Jan Arnold, who was pregnant at the time of her husband's death, says he died on the South Summit, at 8,700m, but since then his body has fallen 3,800m down the Kangshung face, towards Tibet.
"He didn't have a desire to have a grave on Mount Everest certainly, but he wouldn't want anyone to risk their lives to bring his remains down," Jan Arnold told the BBC World Service.
"The chance of anyone a) locating it and b) then being able to retrieve it would be crazy - a needle in a haystack, so I think it's unlikely.
"Rob didn't feel the risk to life was worth it, so in that way, that is why he would have preferred to stay."
She says if the remains are found, the family would welcome the chance to bring them down and say farewell.
"But I have never thought that that would be possible, and I certainly don't want people risking their lives because it's too hard to get him off," she adds.
Need to investigate
Seven-times Everest climber Namgyal Sherpa, who is leading the expedition, said they would recover Rob Hall's body only if his family agreed and if no risk was involved.
"We're not sure where Rob Hall's body is. First, we need to go up there to see where it is. We have to investigate. We hear that it might be near the summit, but we don't know for sure," he told the BBC.

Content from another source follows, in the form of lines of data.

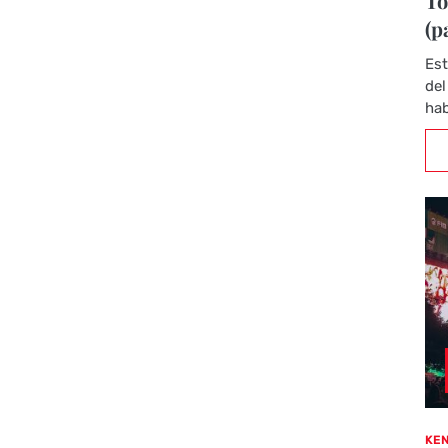
To
(p
Est
del
hab
KEN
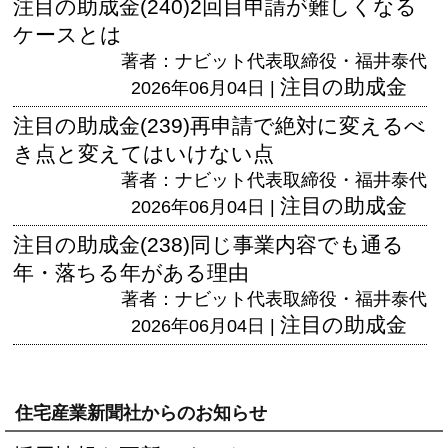
注目の助成金(240)2回目申請が難しくなる
ケースとは
著者：ナビット代表取締役・福井泰代
注目の助成金
2026年06月04日 |
注目の助成金(239)再申請で絶対に変えるべ
き点と変えてはいけない点
著者：ナビット代表取締役・福井泰代
注目の助成金
2026年06月04日 |
注目の助成金(238)同じ事業内容でも通る
年・落ちる年がある理由
著者：ナビット代表取締役・福井泰代
注目の助成金
2026年06月04日 |
住宅産業新聞社からのお知らせ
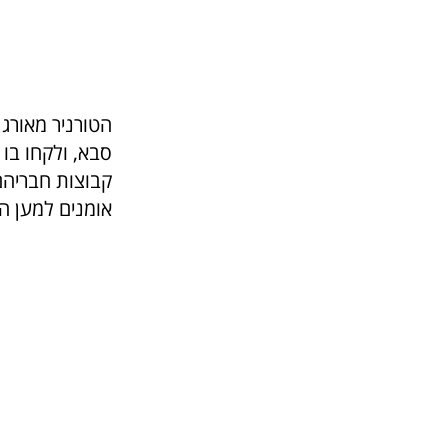
הטורניר מאורגן
קבוצות חבריהם
אומנים למען הק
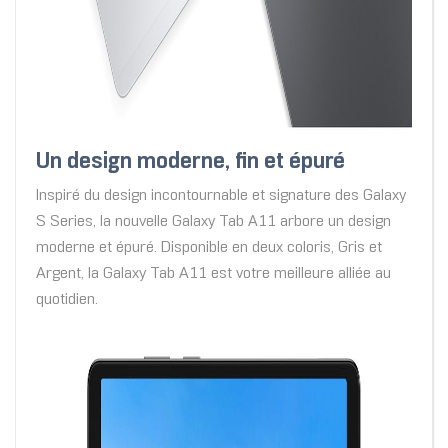
Un design moderne, fin et épuré
Inspiré du design incontournable et signature des Galaxy
S Series, la nouvelle Galaxy Tab A11 arbore un design
moderne et épuré. Disponible en deux coloris, Gris et
Argent, la Galaxy Tab A11 est votre meilleure alliée au
quotidien.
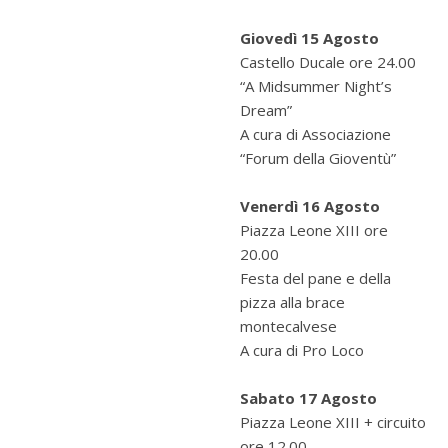
Giovedì 15 Agosto
Castello Ducale ore 24.00
“A Midsummer Night’s
Dream”
A cura di Associazione
“Forum della Gioventù”
Venerdì 16 Agosto
Piazza Leone XIII ore
20.00
Festa del pane e della
pizza alla brace
montecalvese
A cura di Pro Loco
Sabato 17 Agosto
Piazza Leone XIII + circuito
ore 12.00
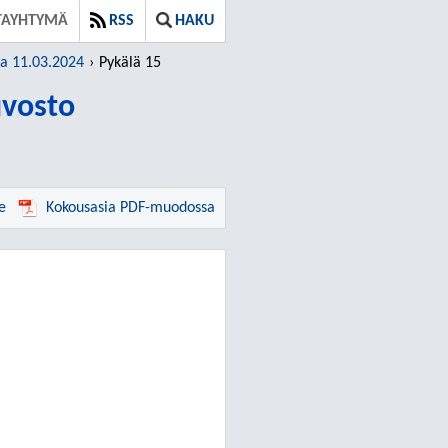
TAYHTYMÄ
RSS
HAKU
ja 11.03.2024
Pykälä 15
vosto
e
Kokousasia PDF-muodossa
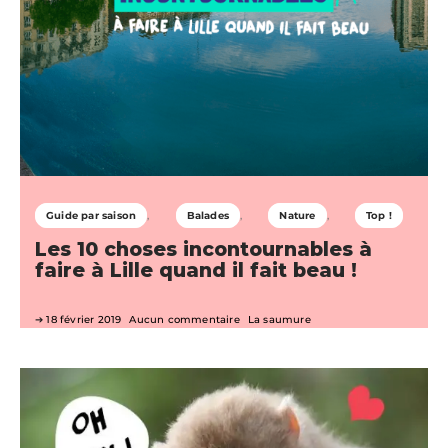
Guide par saison
Balades
Nature
Top !
Les 10 choses incontournables à
faire à Lille quand il fait beau !
18 février 2019
Aucun commentaire
La saumure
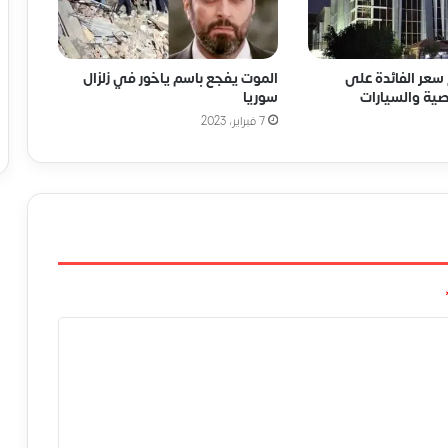
سعر الفائدة على
الموت يفجع باسم ياخور في زلزال
ية والسيارات
سوريا
7 فبراير، 2023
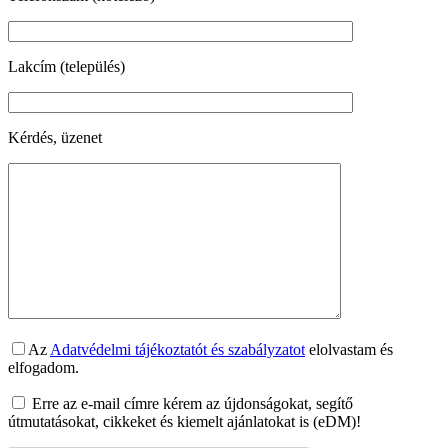
Lakcím (település)
Kérdés, üzenet
Az
Adatvédelmi tájékoztatót és szabályzatot
elolvastam és
elfogadom.
Erre az e-mail címre kérem az újdonságokat, segítő
útmutatásokat, cikkeket és kiemelt ajánlatokat is (eDM)!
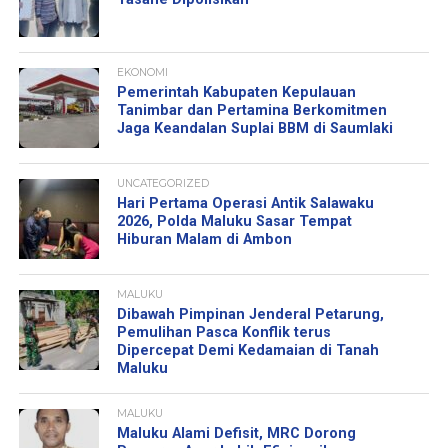
EKONOMI
Pemerintah Kabupaten Kepulauan
Tanimbar dan Pertamina Berkomitmen
Jaga Keandalan Suplai BBM di Saumlaki
UNCATEGORIZED
Hari Pertama Operasi Antik Salawaku
2026, Polda Maluku Sasar Tempat
Hiburan Malam di Ambon
MALUKU
Dibawah Pimpinan Jenderal Petarung,
Pemulihan Pasca Konflik terus
Dipercepat Demi Kedamaian di Tanah
Maluku
MALUKU
Maluku Alami Defisit, MRC Dorong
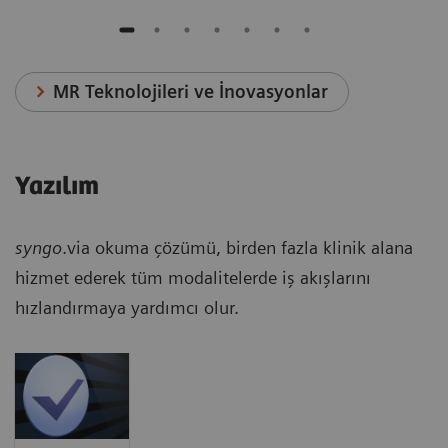
MR Teknolojileri ve İnovasyonlar
Yazılım
syngo
.via okuma çözümü, birden fazla klinik alana
hizmet ederek tüm modalitelerde iş akışlarını
hızlandırmaya yardımcı olur.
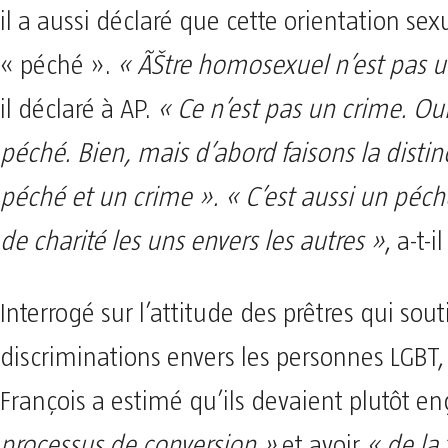
il a aussi déclaré que cette orientation sex
« péché ».
« ÃŠtre homosexuel n’est pas u
il déclaré à AP.
« Ce n’est pas un crime. Oui
péché. Bien, mais d’abord faisons la distin
péché et un crime ».
« C’est aussi un pé
de charité les uns envers les autres »
, a-t-i
Interrogé sur l’attitude des prêtres qui sou
discriminations envers les personnes LGBT,
François a estimé qu’ils devaient plutôt e
processus de conversion »
et avoir
« de la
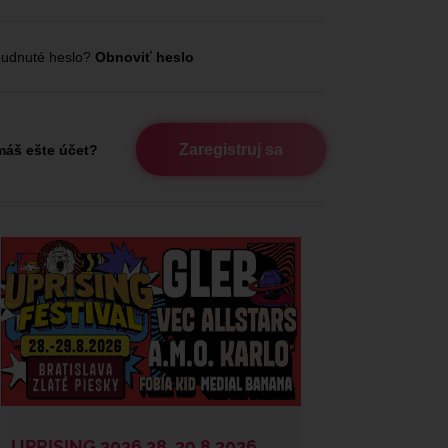
udnuté heslo?
Obnoviť heslo
Zaregistruj sa
áš ešte účet?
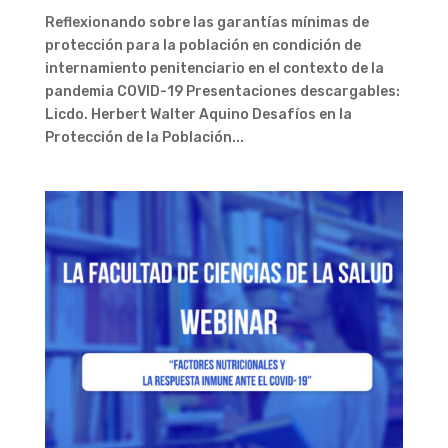
Reflexionando sobre las garantías mínimas de
protección para la población en condición de
internamiento penitenciario en el contexto de la
pandemia COVID-19 Presentaciones descargables:
Licdo. Herbert Walter Aquino Desafíos en la
Protección de la Población...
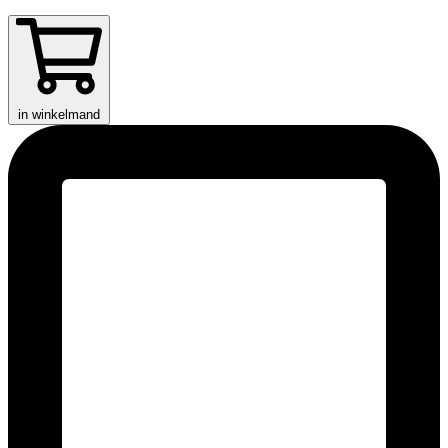
in winkelmand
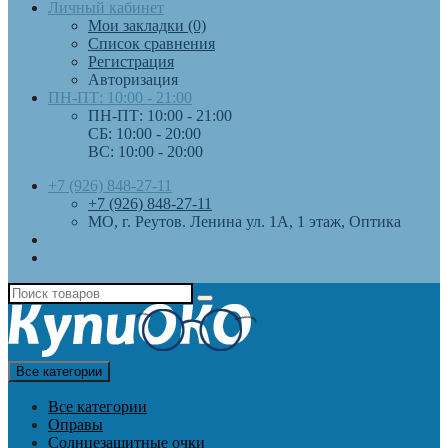
Личный кабинет
Мои закладки (0)
Список сравнения
Регистрация
Авторизация
ПН-ПТ: 10:00 - 21:00
ПН-ПТ: 10:00 - 21:00
СБ: 10:00 - 20:00
ВС: 10:00 - 20:00
+7 (926) 848-27-11
+7 (926) 848-27-11
МО, г. Реутов. Ленина ул. 1А, 1 этаж, Оптика
Все категории
Все категории
Оправы
Солнцезащитные очки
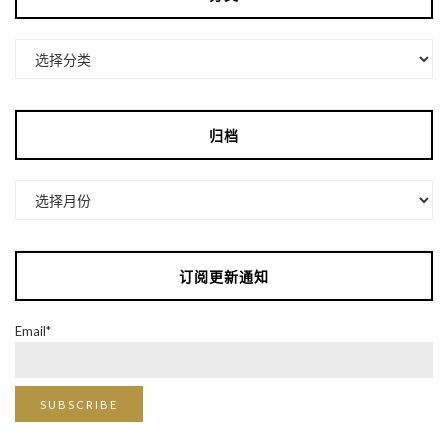
分
类
归档
归
档
订阅更新通知
Email*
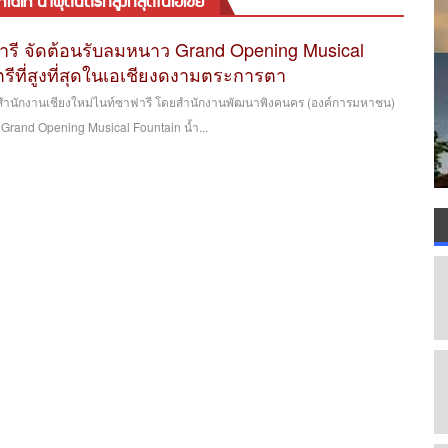
 น้ำพุดนตรีที่สูงที่สุดในเอเชีย
ารี จัดต้อนรับลมหนาว Grand Opening Musical
รีที่สูงที่สุดในเอเชียงดงามตระการตา
6 สำนักงานเชียงใหม่ไนท์ซาฟารี โดยสำนักงานพัฒนาพิงคนคร (องค์การมหาชน)
Grand Opening Musical Fountain น้ำ...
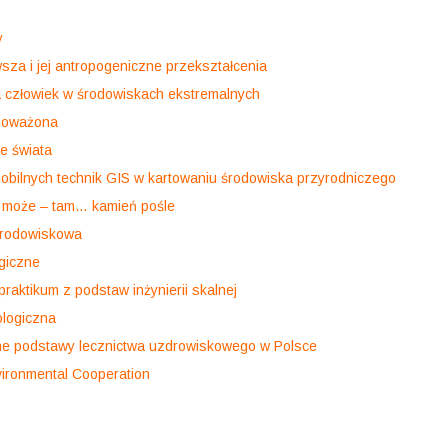
y
za i jej antropogeniczne przekształcenia
 człowiek w środowiskach ekstremalnych
noważona
e świata
bilnych technik GIS w kartowaniu środowiska przyrodniczego
e może – tam… kamień pośle
środowiskowa
ogiczne
praktikum z podstaw inżynierii skalnej
ologiczna
ne podstawy lecznictwa uzdrowiskowego w Polsce
vironmental Cooperation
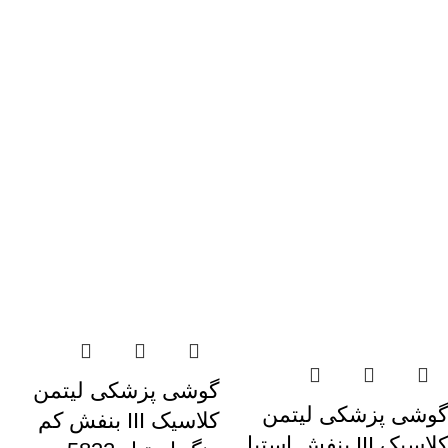
گوشی پزشکی لیتمن
گوشی پزشکی لیتمن
کلاسیک III بنفش کم
کلاسیک III بنفش استیل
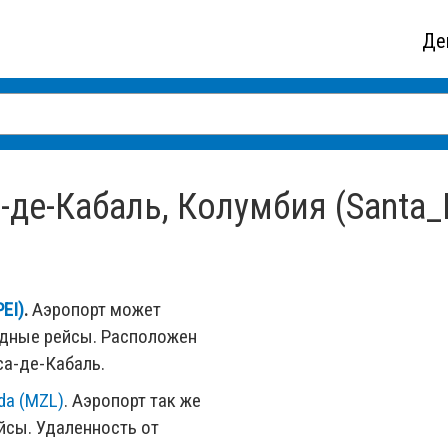
Де
де-Кабаль, Колумбия (Santa_
EI)
.
Аэропорт может
одные рейсы. Расположен
са-де-Кабаль.
da (MZL)
. Аэропорт так же
сы. Удаленность от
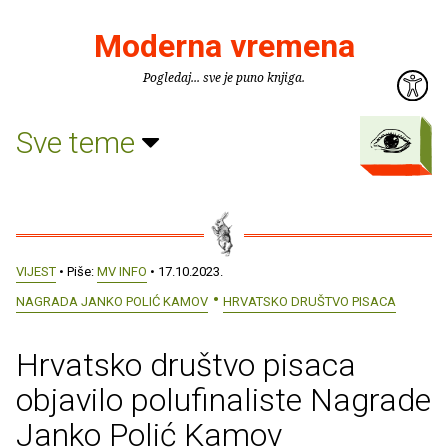
Moderna vremena
Pogledaj... sve je puno knjiga.
Sve teme
VIJEST
• Piše:
MV INFO
• 17.10.2023.
NAGRADA JANKO POLIĆ KAMOV
HRVATSKO DRUŠTVO PISACA
Hrvatsko društvo pisaca
objavilo polufinaliste Nagrade
Janko Polić Kamov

"If it has fallen down into China, we don't have permission to go there, so won't be able to pick it up. That will mean leading another expedition next year and we'd have to get permission first.
"If he's fallen into a crevasse or fallen too far, it's too risky and no-one can bring him back.
"But if we find his dead body near the trail, we will see if we can bring him back with the permission of his family."
The Sherpa expedition aims to clean debris from the mountain to preserve the environment and make the mountain safe.
They will work above 8,000m (26,240ft), in what is known as the "death zone" because of the thin air and treacherous conditions.
They expect to bring back the bodies of at least two climbers, including American Scott Fischer, who died in 1996, and Swiss mountaineer Gianni Goltz, who died in 2008.